# First rooster what do I do?



## greenhaven (Jan 7, 2014)

I was just given my first rooster. I have not had one in the past. I have 30 free range hens and I hope the rooster will warn them of predators. What should I expect? What should I do different now that there is a rooster? 


Sent from my iPad using Chicken Forum


----------



## greenhaven (Jan 7, 2014)

Sent from my iPad using Chicken Forum


----------



## Fiere (Feb 26, 2014)

You dot need to do anything differently for the rooster, except feed. Roosters can't eat laying ration for long periods of time as the calcium builds up/hurts their organs and will eventually kill them.

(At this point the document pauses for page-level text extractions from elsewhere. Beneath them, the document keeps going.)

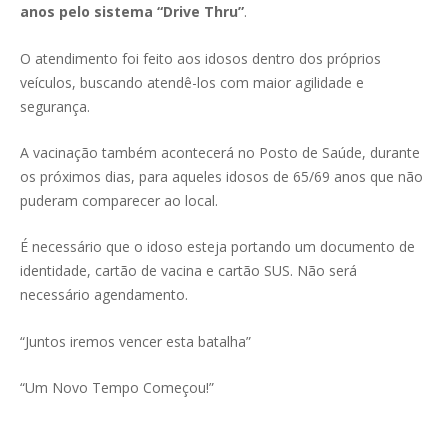
anos pelo sistema “Drive Thru”
.
O atendimento foi feito aos idosos dentro dos próprios
veículos, buscando atendê-los com maior agilidade e
segurança.
A vacinação também acontecerá no Posto de Saúde, durante
os próximos dias, para aqueles idosos de 65/69 anos que não
puderam comparecer ao local.
É necessário que o idoso esteja portando um documento de
identidade, cartão de vacina e cartão SUS. Não será
necessário agendamento.
“Juntos iremos vencer esta batalha”
“Um Novo Tempo Começou!”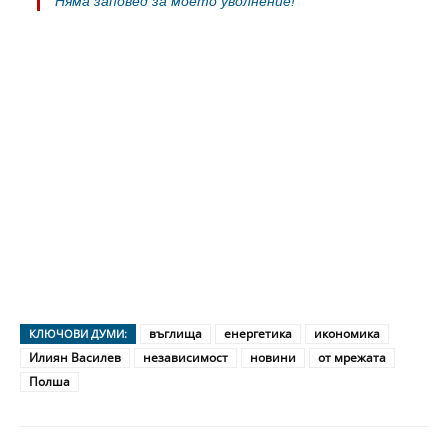
Няма заповед за моето уволнение!
въглища
енергетика
икономика
КЛЮЧОВИ ДУМИ:
Илиян Василев
независимост
новини
от мрежата
Полша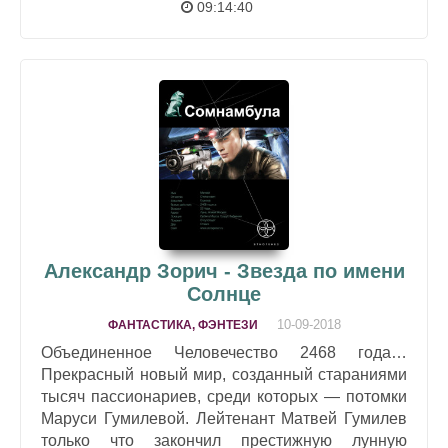
09:14:40
Александр Зорич - Звезда по имени
Солнце
10-09-2018
ФАНТАСТИКА, ФЭНТЕЗИ
Объединенное Человечество 2468 года…
Прекрасный новый мир, созданный стараниями
тысяч пассионариев, среди которых — потомки
Маруси Гумилевой. Лейтенант Матвей Гумилев
только что закончил престижную лунную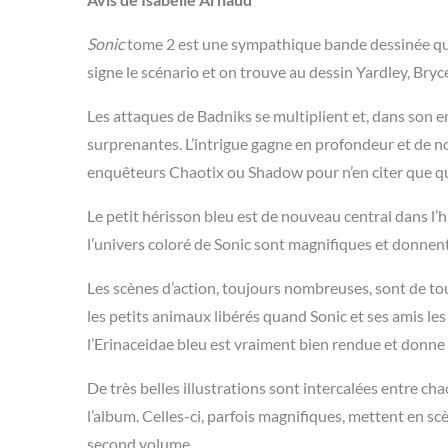
Sonic
tome 2 est une sympathique bande dessinée qui
signe le scénario et on trouve au dessin Yardley, Br
Les attaques de Badniks se multiplient et, dans son en
surprenantes. L’intrigue gagne en profondeur et de no
enquêteurs Chaotix ou Shadow pour n’en citer que que
Le petit hérisson bleu est de nouveau central dans l’his
l’univers coloré de Sonic sont magnifiques et donnen
Les scènes d’action, toujours nombreuses, sont de 
les petits animaux libérés quand Sonic et ses amis les
l’Erinaceidae bleu est vraiment bien rendue et donne 
De très belles illustrations sont intercalées entre ch
l’album. Celles-ci, parfois magnifiques, mettent en sc
second volume.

As I said in the other thread, 30 hens is too many for one rooster to look after, he will pick his favourites and make sure they are ok, but since he can't physically keep track of that many girls, he simply won't. I don't go over 10-12 hens per rooster as that is the max most of them can handle diligently. I also breed so my ratio is more like 1 roo for every 3-6 hens.


----------



## piglett (Jun 21, 2012)

Fiere said:


> You dot need to do anything differently for the rooster, except feed. Roosters can't eat laying ration for long periods of time as the calcium builds up/hurts their organs and will eventually kill them.
> 
> As I said in the other thread, 30 hens is too many for one rooster to look after, he will pick his favourites and make sure they are ok, but since he can't physically keep track of that many girls, he simply won't. I don't go over 10-12 hens per rooster as that is the max most of them can handle diligently. I also breed so my ratio is more like 1 roo for every 3-6 hens.


i would look around & find 2 to 3 more roosters 
they may fight some at 1st but after a little time they should get things all worked out. then you have many more sets of eyes watching out for things with big teeth.

good luck
piglett


----------



## back2simplelife (Jul 6, 2013)

Agree with piglett! With you are free ranging, the more the better! We had one with 12 and have a couple that could care less about what he said. Not good with all these hawks and coyotes during the day. 2-3 roos aren't easy to introduce.. if you go with 3, try and get two that have been raised together. The one thing you have going for you is that you free range and may not have any troubles because of it. Good luck!


----------



## piglett (Jun 21, 2012)

back2simplelife said:


> Agree with piglett! With you are free ranging, the more the better! We had one with 12 and have a couple that could care less about what he said. Not good with all these hawks and coyotes during the day. 2-3 roos aren't easy to introduce.. if you go with 3, try and get two that have been raised together. The one thing you have going for you is that you free range and may not have any troubles because of it. Good luck!


you can also lock all roosters in a shed for 2 days with feed/water

& a fan to keep cool

once everything looks good then put all the roosters in the coop at night

if not the roo you already have will probably get the tar beat out of him

by the ones you added

good luck
piglett


----------